REQUEST: Would you reproduce exactly the lines below from the one holding "L 329, Brücke über d" through the one holding "Camping Etsanha est superbe avec ses sites", inclusive, and no others?

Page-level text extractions
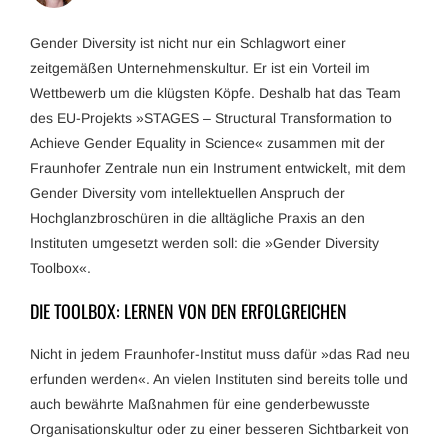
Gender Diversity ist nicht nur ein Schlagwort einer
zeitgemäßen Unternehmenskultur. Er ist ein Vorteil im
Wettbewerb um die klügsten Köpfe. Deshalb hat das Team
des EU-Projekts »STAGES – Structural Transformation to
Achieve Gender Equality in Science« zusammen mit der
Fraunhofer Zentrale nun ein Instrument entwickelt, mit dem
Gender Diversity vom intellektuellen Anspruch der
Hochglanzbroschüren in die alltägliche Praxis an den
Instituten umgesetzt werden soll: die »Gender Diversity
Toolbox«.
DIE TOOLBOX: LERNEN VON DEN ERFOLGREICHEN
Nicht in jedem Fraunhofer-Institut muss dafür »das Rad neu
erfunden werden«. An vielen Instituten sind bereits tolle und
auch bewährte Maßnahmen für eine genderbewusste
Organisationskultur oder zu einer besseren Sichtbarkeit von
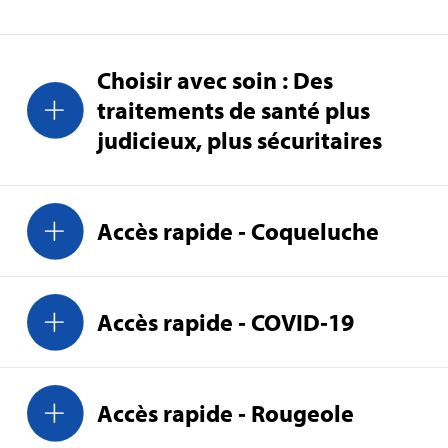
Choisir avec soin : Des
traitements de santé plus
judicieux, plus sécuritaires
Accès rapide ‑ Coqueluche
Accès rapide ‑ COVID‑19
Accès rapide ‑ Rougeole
* * *
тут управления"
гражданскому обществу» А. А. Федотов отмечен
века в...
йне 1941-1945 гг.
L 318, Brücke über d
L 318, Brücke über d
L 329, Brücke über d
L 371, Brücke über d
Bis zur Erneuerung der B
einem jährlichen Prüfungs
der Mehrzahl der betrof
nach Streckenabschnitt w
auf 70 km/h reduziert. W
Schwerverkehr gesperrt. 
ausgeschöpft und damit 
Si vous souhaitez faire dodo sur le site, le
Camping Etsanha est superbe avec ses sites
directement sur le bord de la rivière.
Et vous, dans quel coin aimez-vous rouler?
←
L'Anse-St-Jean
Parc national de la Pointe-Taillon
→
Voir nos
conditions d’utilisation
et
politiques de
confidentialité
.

ANSWER BELOW:
L 329, Brücke über d
L 371, Brücke über d
Bis zur Erneuerung der B
einem jährlichen Prüfungs
der Mehrzahl der betrof
nach Streckenabschnitt w
auf 70 km/h reduziert. W
Schwerverkehr gesperrt. 
ausgeschöpft und damit 
Si vous souhaitez faire dodo sur le site, le
Camping Etsanha est superbe avec ses sites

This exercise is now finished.